The method of using the normal equations to solve a least squares regression problem also works for multiple regression. In this example go to the second tab of the Excel document to find the Hollywood Box Office Receipts (measured in millions). We are seeking a model of the form \begin{equation*} X_1 \approx \beta_1 + \beta_2 X_2 + \beta_3 X_3. \end{equation*}
That is, we seek to predict first year box office receipts (\(X_1\)) from production cost data (\(X_2\)) and promotional cost data (\(X_3\)).
Read the data into MATLAB
Find the matrix \(A\) to form the overdetermined system of equations \begin{equation*} A \begin{pmatrix}\beta_1 \\ \beta_2 \\ \beta_3 \end{pmatrix} = \bx_1 \end{equation*}
Form the normal equations and solve for \(\beta_1, \beta_2,\) and \(\beta_3\).
Star Wars: The Force Awakens had a production cost of $32M and a promotional cost of only $17M. What does our model predict about the first year box office receipts?
Let's go back to the World Health Organization, but this time you're looking for a data set where you can use multiple regression (linear or polynomial). Give a full description of the data set, discuss why regression is a sensible thing to do, find a regression model, and make a prediction using your regression model.
Find Chapter 7 exercise #17 on page 179 of the textbook. You can find the “mnist_all.mat” file linked from the Moodle page. Follow all of the instructions for part (a). The result of part (a) should be the same picture that you see in the book. In part (b) we are going to do something a bit different than what the textbook author intended. There are 10,000 test numbers that are not in the training set and I want to try two different ways of determining which digit is in the test image. The textbook authors give the method of finding the minimum norm distance from the training images and the test image. They are suggesting that the mean training image that is closest in \(\mathbb{R}^{784}\) is likely the correct numeral. That is to say that the textbook author wants you to minimize the expression \begin{equation*} \| d - T(i,:) \| \end{equation*} over \(i \in \{1,2,\ldots,10\}.\)
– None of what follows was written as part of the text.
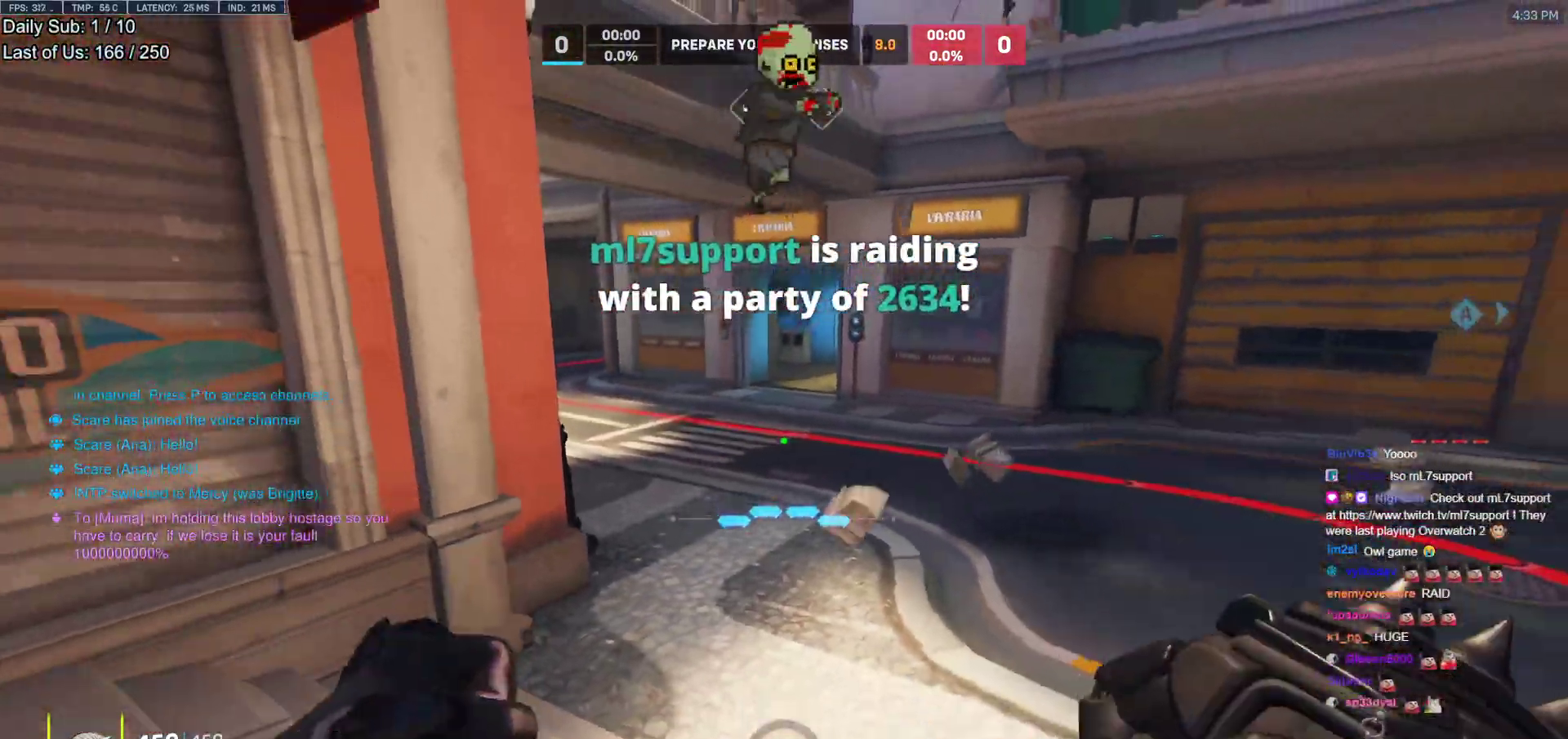
{"keys": ["s"], "mouse": [], "events": [[150, "d", "down"], [283, "space", "down"], [333, "d", "up"], [383, "space", "up"]]}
I suggest one other test: project the test image vector \(d\) onto the mean training images T(i,:), find the error in the projection, and minimize the size of this error. Recall that the projection of \(d\) onto \(T(i,:)\) is: \begin{equation*} \frac{d \cdot T(i,:)}{T(i,:) \cdot T(i,:)} \end{equation*} and the error in the projection is \begin{equation*} d - \left( \frac{d \cdot T(i,:)}{T(i,:) \cdot T(i,:)} \right) T(i,:). \end{equation*} I'm suggesting that the mean training image that gives the smallest projection error, \begin{equation*} \left\|d - \left( \frac{d \cdot T(i,:)}{T(i,:) \cdot T(i,:)} \right) T(i,:)\right\|, \end{equation*} will likely be the correct numeral.
Write MATLAB code that tests all 10,000 test images and gathers statistics on how often each method correctly identifies the test image. Report your answers by stating the proportion of correct identifications for each of the 10 numerals.